For more information, see View and configure DDoS Protection telemetry.

Metric for an IP address under DDoS attack

If the public IP address is under attack, the value for the metric Under DDoS attack or not changes to 1 as DDoS Protection performs mitigation on the attack traffic.

Screenshot of Under DDoS attack or not metric and chart.

We recommend configuring an alert on this metric. You'll then be notified when there’s an active DDoS mitigation performed on your public IP address.

For more information, see Manage Azure DDoS Protection using the Azure portal.

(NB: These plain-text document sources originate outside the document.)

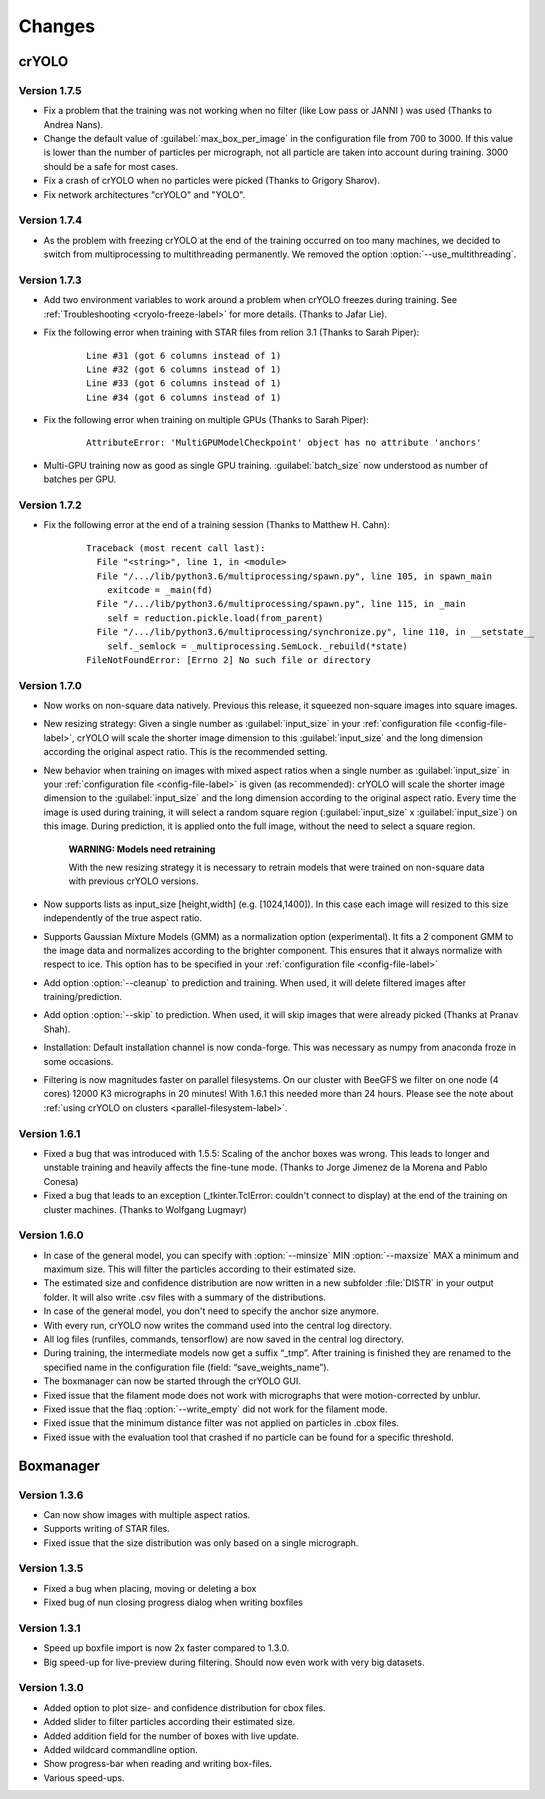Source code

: Changes
=======

crYOLO
^^^^^^

Version 1.7.5
*************

* Fix a problem that the training was not working when no filter (like Low pass or JANNI ) was used (Thanks to Andrea Nans).

* Change the default value of :guilabel:`max_box_per_image` in the configuration file from 700 to 3000. If this value is lower than the number of particles per micrograph, not all particle are taken into account during training. 3000 should be a safe for most cases.

* Fix a crash of crYOLO when no particles were picked (Thanks to Grigory Sharov).

* Fix network architectures "crYOLO" and "YOLO".


Version 1.7.4
*************
* As the problem with freezing crYOLO at the end of the training occurred on too many machines, we decided to switch from multiprocessing to multithreading permanently. We removed the option :option:`--use_multithreading`.

Version 1.7.3
*************

* Add two environment variables to work around a problem when crYOLO freezes during training. See :ref:`Troubleshooting <cryolo-freeze-label>` for more details. (Thanks to Jafar Lie).

* Fix the following error when training with STAR files from relion 3.1 (Thanks to Sarah Piper):

    ::

        Line #31 (got 6 columns instead of 1)
        Line #32 (got 6 columns instead of 1)
        Line #33 (got 6 columns instead of 1)
        Line #34 (got 6 columns instead of 1)

* Fix the following error when training on multiple GPUs (Thanks to Sarah Piper):

    ::

        AttributeError: 'MultiGPUModelCheckpoint' object has no attribute 'anchors'

* Multi-GPU training now as good as single GPU training. :guilabel:`batch_size` now understood as number of batches per GPU.

Version 1.7.2
*************

* Fix the following error at the end of a training session (Thanks to Matthew H. Cahn):

    ::

        Traceback (most recent call last):
          File "<string>", line 1, in <module>
          File "/.../lib/python3.6/multiprocessing/spawn.py", line 105, in spawn_main
            exitcode = _main(fd)
          File "/.../lib/python3.6/multiprocessing/spawn.py", line 115, in _main
            self = reduction.pickle.load(from_parent)
          File "/.../lib/python3.6/multiprocessing/synchronize.py", line 110, in __setstate__
            self._semlock = _multiprocessing.SemLock._rebuild(*state)
        FileNotFoundError: [Errno 2] No such file or directory

Version 1.7.0
*************

* Now works on non-square data natively. Previous this release, it squeezed non-square images into square images.

* New resizing strategy: Given a single number as :guilabel:`input_size` in your :ref:`configuration file <config-file-label>`, crYOLO will scale the shorter image dimension to this :guilabel:`input_size` and the long dimension according the original aspect ratio. This is the recommended setting.

* New behavior when training on images with mixed aspect ratios when a single number as :guilabel:`input_size` in your :ref:`configuration file <config-file-label>` is given (as recommended): crYOLO will scale the shorter image dimension to the :guilabel:`input_size` and the long dimension according to the original aspect ratio. Every time the image is used during training, it will select a random square region (:guilabel:`input_size` x :guilabel:`input_size`) on this image. During prediction, it is applied onto the full image, without the need to select a square region.

    **WARNING: Models need retraining**

    With the new resizing strategy it is necessary to retrain models that were trained on
    non-square data with previous crYOLO versions.

* Now supports lists as input_size [height,width] (e.g. [1024,1400]). In this case each image will resized to this size independently of the true aspect ratio.

* Supports Gaussian Mixture Models (GMM) as a normalization option (experimental). It fits a 2 component GMM to the image data and normalizes according to the brighter component. This ensures that it always normalize with respect to ice. This option has to be specified in your :ref:`configuration file <config-file-label>`

* Add option :option:`--cleanup` to prediction and training. When used, it will delete filtered images after training/prediction.

* Add option :option:`--skip` to prediction. When used, it will skip images that were already picked (Thanks at Pranav Shah).

* Installation: Default installation channel is now conda-forge. This was necessary as numpy from anaconda froze in some occasions.

* Filtering is now magnitudes faster on parallel filesystems. On our cluster with BeeGFS we filter on one node (4 cores) 12000 K3 micrographs in 20 minutes! With 1.6.1 this needed more than 24 hours. Please see the note about  :ref:`using crYOLO on clusters <parallel-filesystem-label>`.


Version 1.6.1
*************

* Fixed a bug that was introduced with 1.5.5: Scaling of the anchor boxes was wrong. This leads to longer and unstable training and heavily affects the fine-tune mode. (Thanks to Jorge Jimenez de la Morena and Pablo Conesa)
* Fixed a bug that leads to an exception (_tkinter.TclError: couldn't connect to display) at the end of the training on cluster machines. (Thanks to Wolfgang Lugmayr)


Version 1.6.0
*************

* In case of the general model, you can specify with :option:`--minsize` MIN :option:`--maxsize` MAX a minimum and maximum size. This will filter the particles according to their estimated size.
* The estimated size and confidence distribution are now written in a new subfolder :file:`DISTR` in your output folder. It will also write .csv files with a summary of the distributions.
* In case of the general model, you don't need to specify the anchor size anymore.
* With every run, crYOLO now writes the command used into the central log directory.
* All log files (runfiles, commands, tensorflow) are now saved in the central log directory.
* During training, the intermediate models now get a suffix “_tmp”. After training is finished they are renamed to the specified name in the configuration file (field: “save_weights_name”).
* The boxmanager can now be started through the crYOLO GUI.
* Fixed issue that the filament mode does not work with micrographs that were motion-corrected by unblur.
* Fixed issue that the flaq :option:`--write_empty` did not work for the filament mode.
* Fixed issue that the minimum distance filter was not applied on particles in .cbox files.
* Fixed issue with the evaluation tool that crashed if no particle can be found for a specific threshold.



Boxmanager
^^^^^^^^^^

Version 1.3.6
*************

* Can now show images with multiple aspect ratios.
* Supports writing of STAR files.
* Fixed issue that the size distribution was only based on a single micrograph.

Version 1.3.5
*************

* Fixed a bug when placing, moving or deleting a box
* Fixed bug of nun closing progress dialog when writing boxfiles

Version 1.3.1
*************

* Speed up boxfile import is now 2x faster compared to 1.3.0.
* Big speed-up for live-preview during filtering. Should now even work with very big datasets.

Version 1.3.0
*************

* Added option to plot size- and confidence distribution for cbox files.
* Added slider to filter particles according their estimated size.
* Added addition field for the number of boxes with live update.
* Added wildcard commandline option.
* Show progress-bar when reading and writing box-files.
* Various speed-ups.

Web application firewall for resource attacks

Specific to resource attacks at the application layer, you should configure a web application firewall (WAF) to help secure web applications. A WAF inspects inbound web traffic to block SQL injections, cross-site scripting, DDoS, and other Layer 7 attacks. Azure provides WAF as a feature of Application Gateway for centralized protection of your web applications from common exploits and vulnerabilities. There are other WAF offerings available from Azure partners that might be more suitable for your needs via the Azure Marketplace.

Even web application firewalls are susceptible to volumetric and state exhaustion attacks. We strongly recommend enabling DDoS Protection on the WAF virtual network to help protect from volumetric and protocol attacks. For more information, see the Azure DDoS Protection reference architectures section.

Protection Planning

Planning and preparation are crucial to understand how a system will perform during a DDoS attack. Designing an incident management response plan is part of this effort.

If you have DDoS Protection, make sure that it's enabled on the virtual network of internet-facing endpoints. Configuring DDoS alerts helps you constantly watch for any potential attacks on your infrastructure.

Monitor your applications independently. Understand the normal behavior of an application. Prepare to act if the application is not behaving as expected during a DDoS attack.

Learn how your services will respond to an attack by testing through DDoS simulations.